Introducing CDH4 Beta 2

Categories: CDH General

I’m pleased to inform our users and customers that we have released the Cloudera’s Distribution Including Apache Hadoop version 4 (CDH4) 2nd and final beta today. We received great feedback from the community from the first beta and this release incorporates that feedback as well as a number of new enhancements.

CDH4 has a great many enhancements compared to CDH3.

  • Availability – a high availability namenode, better job isolation, improved hard disk failure handling, and multi-version support
  • Utilization – multiple namespaces and a slot-less resource management model
  • Performance – improvements in HBase, HDFS, MapReduce, Flume and compression performance
  • Usability – broader BI support, expanded API options, a more responsive Hue with broader browser support
  • Extensibility – HBase co-processors enable developers to create new kinds of real-time big data applications, the new MapReduce resource management model enables developers to run new data processing paradigms on the same cluster resources and storage
  • Security – HBase table & column level security and Zookeeper authentication support

Some items of note about this beta:

This is the second (and final) beta for CDH4, and this version has all of the major component changes that we’ve planned to incorporate before the platform goes GA.  The second beta:

  • Incorporates the Apache Flume, Hue, Apache Oozie and Apache Whirr components that did not make the first beta
  • Broadens the platform support back out to our normal release matrix of Red Hat, CentOS, SUSE, Ubuntu and Debian
  • Standardizes our release matrix of supported databases to include MySQL, PostgresSQL and Oracle
  • Includes a number of improvements to existing components like adding auto-failover support to HDFS’s high availability feature and adding multi-homing support to HDFS and MapReduce
  • Incorporates a number of fixes that were identified during the first beta period like removing a HBase performance regression

To recap, some CDH components have undergone substantial revamps and we have transition plans for these. There is a significantly redesigned MapReduce (aka MR2) with a similar API to the old MapReduce but with new daemons, user interface and more. MR2 is part of CDH4, but we also decided it makes sense to ship with the MapReduce from CDH3 (aka MR1) which is widely used, thoroughly debugged and stable. We will support both generations of MapReduce for the life of CDH4, which will allow customers and users to take advantage of all of the new CDH4 features while making the transition to the new MapReduce in a timeframe that makes sense for them. Similarly, Apache Flume in CDH4 is substantially revamped (aka Flume NG).  The new design is simpler, more scaleable, more manageable and more reliable.

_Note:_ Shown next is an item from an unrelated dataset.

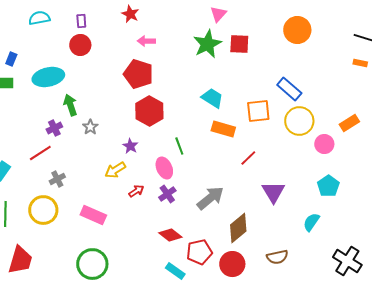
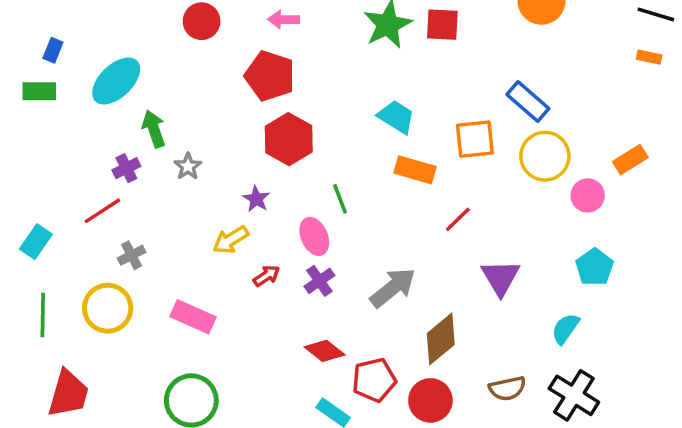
red circle: (80, 45) -> (202, 21), moved
cyan ellipse: (48, 77) -> (116, 81), turned -32
black cross: (347, 261) -> (574, 395), moved

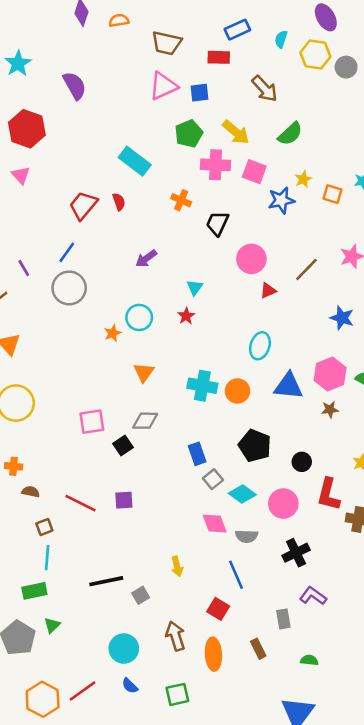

Because of the popularity of the high availability features, we’ve created a high availability guide.  All of the other documentation artifacts have been updated. As always, we maintain complete transparency as to the Apache project releases and patches that make up CDH4. You can find the documentation for the Apache contents of CDH4 here.

We value your feedback! Please help make this beta a success by trying out CDH4 b2 and letting us know what you think.  If you are a customer, you should give us your feedback via Zendesk. If you are a user but not a customer, please give us your feedback on CDH Users.


6 responses on “Introducing CDH4 Beta 2

  1. Marcos Ortiz

    Excellent news, Charles, I’m very excited for this release. This will be posted on my blog all the new features on this release. Keep it in that way. Regards and best wishes.